We do not have to see Jesus to know that he was raised from the dead, because we believe that his testimony, the testimony of his apostles, and all the other many witnesses who saw him, were absolutely truthful and reliable. God has graciously inspired the authors of Scripture to write the Bible so that we could be certain of the most important things he chose to make known to us. Our experiences outside of the Bible can be helpful, but they do not determine truth.


No doubt echoing Jesus’ words here, Peter wrote in his letter to the elect exiles in the dispersion: “Though you have not seen him, you love him. Though you do not now see him, you believe in him and rejoice with joy that is inexpressible and filled with glory” (1 Peter 1:8). We have not seen Jesus, but we love him because we know that he fully paid the penalty of our sins by dying on the cross (Colossians 2:13–14), and has saved us from eternal condemnation, even though we did not deserve it (John 3:16–18Romans 5:6–8).

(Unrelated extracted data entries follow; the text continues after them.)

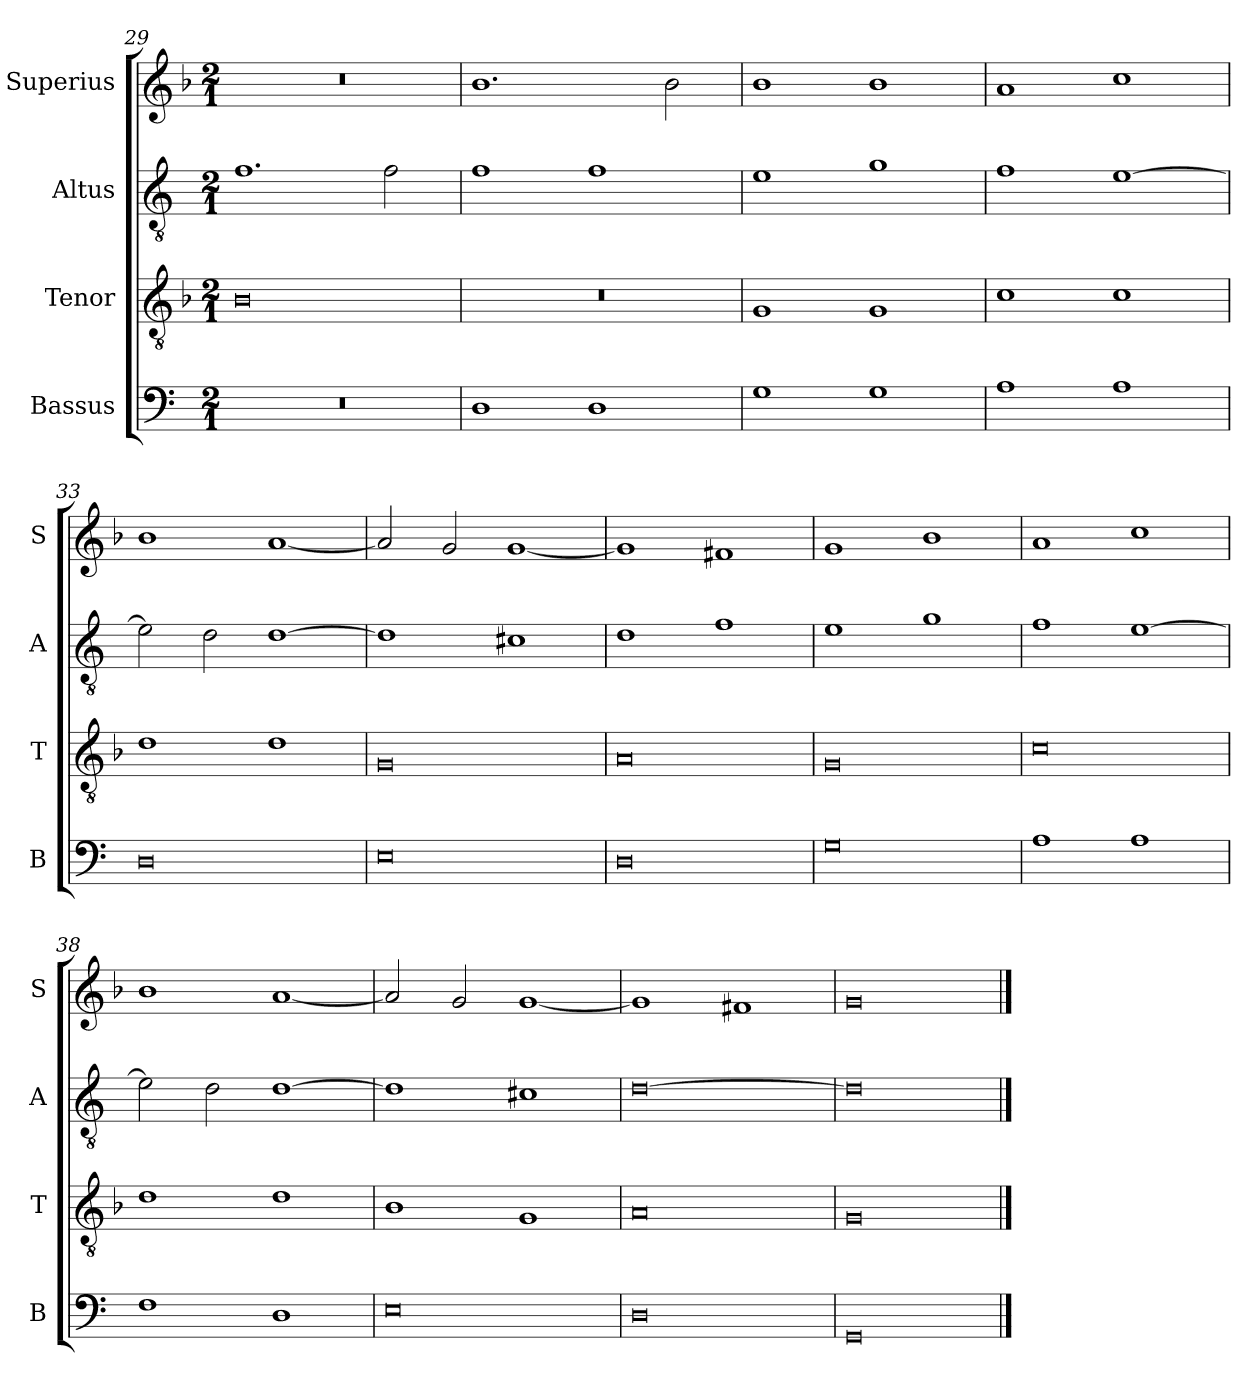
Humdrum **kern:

**kern	**kern	**kern	**kern
*part4	*part3	*part2	*part1
*staff4	*staff3	*staff2	*staff1
*I"Bassus	*I"Tenor	*I"Altus	*I"Superius
*I'B	*I'T	*I'A	*I'S
*clefF4	*clefGv2	*clefGv2	*clefG2
*k[]	*k[b-]	*k[]	*k[b-]
*M2/1	*M2/1	*M2/1	*M2/1
=29	=29	=29	=29
0r	0B-	1.f	0r
.	.	2f\	.
=30	=30	=30	=30
1D	0r	1f	1.b-
1D	.	1f	.
.	.	.	2b-\
=31	=31	=31	=31
1G	1G	1e	1b-
1G	1G	1g	1b-
=32	=32	=32	=32
1A	1c	1f	1a
1A	1c	[1e	1cc
=33	=33	=33	=33
0D	1d	2e\]	1b-
.	.	2d\	.
.	1d	[1d	[1a
=34	=34	=34	=34
0E	0G	1d]	2a/]
.	.	.	2g/
.	.	1c#X	[1g
=35	=35	=35	=35
0D	0A	1d	1g]
.	.	1f	1f#X
=36	=36	=36	=36
0G	0G	1e	1g
.	.	1g	1b-
=37	=37	=37	=37
1A	0c	1f	1a
1A	.	[1e	1cc
=38	=38	=38	=38
1F	1d	2e\]	1b-
.	.	2d\	.
1D	1d	[1d	[1a
=39	=39	=39	=39
0E	1B-	1d]	2a/]
.	.	.	2g/
.	1G	1c#X	[1g
=40	=40	=40	=40
0D	0A	[0d	1g]
.	.	.	1f#X
=41	=41	=41	=41
0GG	0G	0d]	0g
==	==	==	==
*-	*-	*-	*-
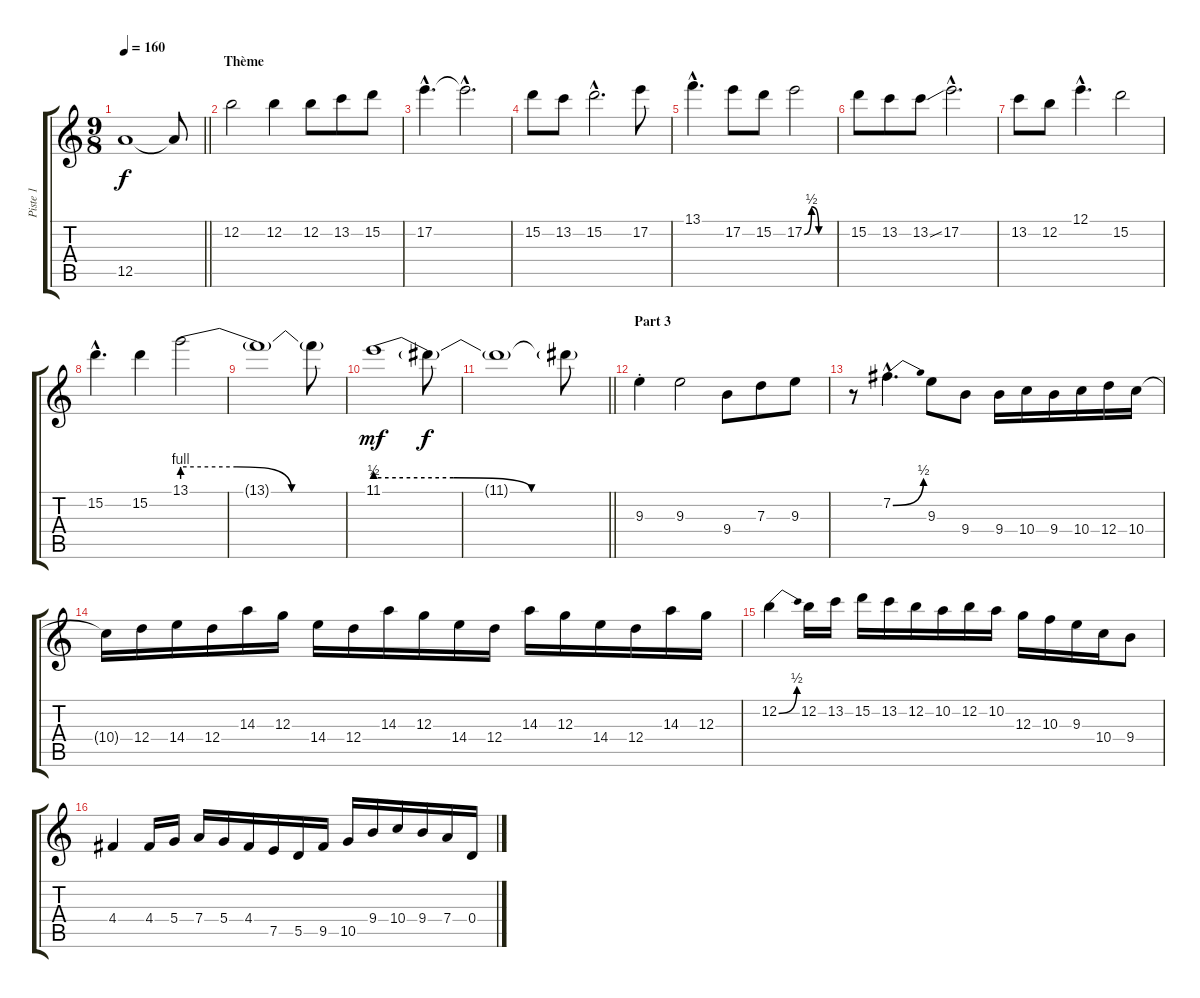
\track ("Piste 1" "Piste 1") {instrument overdrivenguitar}
\staff {score tabs}
\tuning (E4 B3 G3 D3 A2 E2) {hide}
\ts (9 8)
\tempo 160
\clef g2
\barLineRight lightlight
\ks c
12.5.1{dy f} 12.5{t}.8 |
\section ("" "Thème")
12.2.2 12.2.4 12.2.8 13.2.8 15.2.8 |
17.2{hac}.4{d} 17.2{hac t}.2{d} |
15.2.8 13.2.8 15.2{hac}.2{d} 17.2.8 |
13.1{hac}.4{d} 17.2.8 15.2.8 17.2{be (custom 0 0 15 2 30 0 45 0 60 0)}.2 |
15.2.8 13.2.8 13.2{ss}.8 17.2{hac}.2{d} |
13.2.8 12.2.8 12.1{hac}.4{d} 15.2.2 |
15.2{hac}.4{d} 15.2.4 13.1{be (custom 0 4 20 4 40 0 60 0)}.2 |
13.1{t}.1 13.1{t}.8 |
11.1{be (custom 0 2 20 2 40 0 60 0)}.1{dy mf} 11.1{t}.8{dy f} |
\barLineRight lightlight
11.1{t}.1 11.1{t}.8 |
\section ("" "Part 3")
9.3{st}.4 9.3.2 9.4.8 7.3.8 9.3.8 |
r.8 7.2{be (bend 0 0 60 2) hac}.4{d} 9.3.8 9.4.8 9.4.16 10.4.16 9.4.16 10.4.16 12.4.16 10.4.16 |
10.4{t}.16 12.4.16 14.4.16 12.4.16 14.3.16 12.3.16 14.4.16 12.4.16 14.3.16 12.3.16 14.4.16 12.4.16 14.3.16 12.3.16 14.4.16 12.4.16 14.3.16 12.3.16 |
12.2{be (bend 0 0 60 2)}.4 12.2.16 13.2.16 15.2.16 13.2.16 12.2.16 10.2.16 12.2.16 10.2.16 12.3.16 10.3.16 9.3.16 10.4.16 9.4.8 |
4.4.4 4.4.16 5.4.16 7.4.16 5.4.16 4.4.16 7.5.16 5.5.16 9.5.16 10.5.16 9.4.16 10.4.16 9.4.16 7.4.16 0.4.16
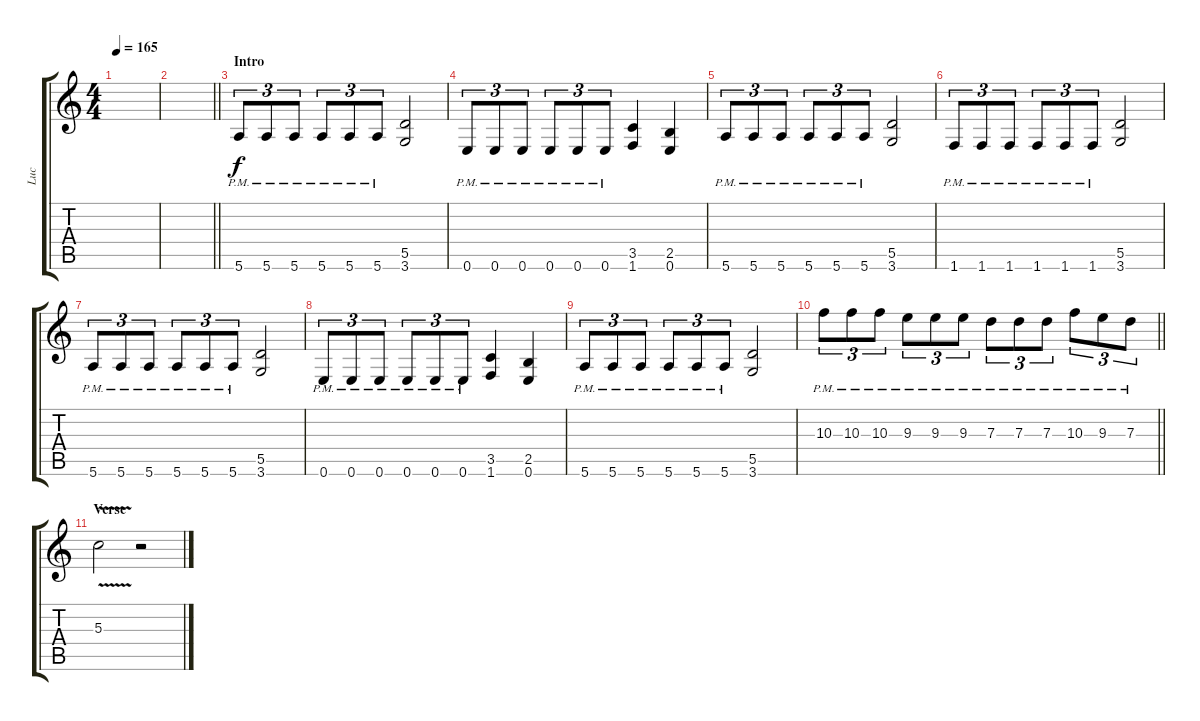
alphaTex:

\track ("Luc" "Luc") {instrument distortionguitar}
\staff {score tabs}
\tuning (E4 B3 G3 D3 A2 E2) {hide}
\ts (4 4)
\tempo 165
\clef g2
\ks aminor
|
\barLineRight lightlight
|
\section ("" "Intro")
5.6{pm}.8{tu (3 2)} 5.6{pm}.8{tu (3 2)} 5.6{pm}.8{tu (3 2)} 5.6{pm}.8{tu (3 2)} 5.6{pm}.8{tu (3 2)} 5.6{pm}.8{tu (3 2)} (5.5 3.6).2 |
0.6{pm}.8{tu (3 2)} 0.6{pm}.8{tu (3 2)} 0.6{pm}.8{tu (3 2)} 0.6{pm}.8{tu (3 2)} 0.6{pm}.8{tu (3 2)} 0.6{pm}.8{tu (3 2)} (3.5 1.6).4 (2.5 0.6).4 |
5.6{pm}.8{tu (3 2)} 5.6{pm}.8{tu (3 2)} 5.6{pm}.8{tu (3 2)} 5.6{pm}.8{tu (3 2)} 5.6{pm}.8{tu (3 2)} 5.6{pm}.8{tu (3 2)} (5.5 3.6).2 |
1.6{pm}.8{tu (3 2)} 1.6{pm}.8{tu (3 2)} 1.6{pm}.8{tu (3 2)} 1.6{pm}.8{tu (3 2)} 1.6{pm}.8{tu (3 2)} 1.6{pm}.8{tu (3 2)} (5.5 3.6).2 |
5.6{pm}.8{tu (3 2)} 5.6{pm}.8{tu (3 2)} 5.6{pm}.8{tu (3 2)} 5.6{pm}.8{tu (3 2)} 5.6{pm}.8{tu (3 2)} 5.6{pm}.8{tu (3 2)} (5.5 3.6).2 |
0.6{pm}.8{tu (3 2)} 0.6{pm}.8{tu (3 2)} 0.6{pm}.8{tu (3 2)} 0.6{pm}.8{tu (3 2)} 0.6{pm}.8{tu (3 2)} 0.6{pm}.8{tu (3 2)} (3.5 1.6).4 (2.5 0.6).4 |
5.6{pm}.8{tu (3 2)} 5.6{pm}.8{tu (3 2)} 5.6{pm}.8{tu (3 2)} 5.6{pm}.8{tu (3 2)} 5.6{pm}.8{tu (3 2)} 5.6{pm}.8{tu (3 2)} (5.5 3.6).2 |
\barLineRight lightlight
10.3{pm}.8{tu (3 2)} 10.3{pm}.8{tu (3 2)} 10.3{pm}.8{tu (3 2)} 9.3{pm}.8{tu (3 2)} 9.3{pm}.8{tu (3 2)} 9.3{pm}.8{tu (3 2)} 7.3{pm}.8{tu (3 2)} 7.3{pm}.8{tu (3 2)} 7.3{pm}.8{tu (3 2)} 10.3{pm}.8{tu (3 2)} 9.3{pm}.8{tu (3 2)} 7.3{pm}.8{tu (3 2)} |
\section ("" "Verse")
5.3{v}.2 r.2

We do not see him now, but we rejoice with inexpressible joy because we know that just as Jesus was raised from the dead by the glory of the Father, we who have been baptised into Christ’s death will also be raised in the same way to newness of life, to be with him in eternal paradise (Romans 6:3–5). Although we long to see Jesus face to face, we can rejoice in the meantime, knowing that according to the Saviour, we who believe in his resurrection from the dead are blessed. If we keep the faith to the very end, we will meet the Lord Jesus on the last day and be with him forever (1 Thessalonians 4:16–17). Thanks be to God. Amen.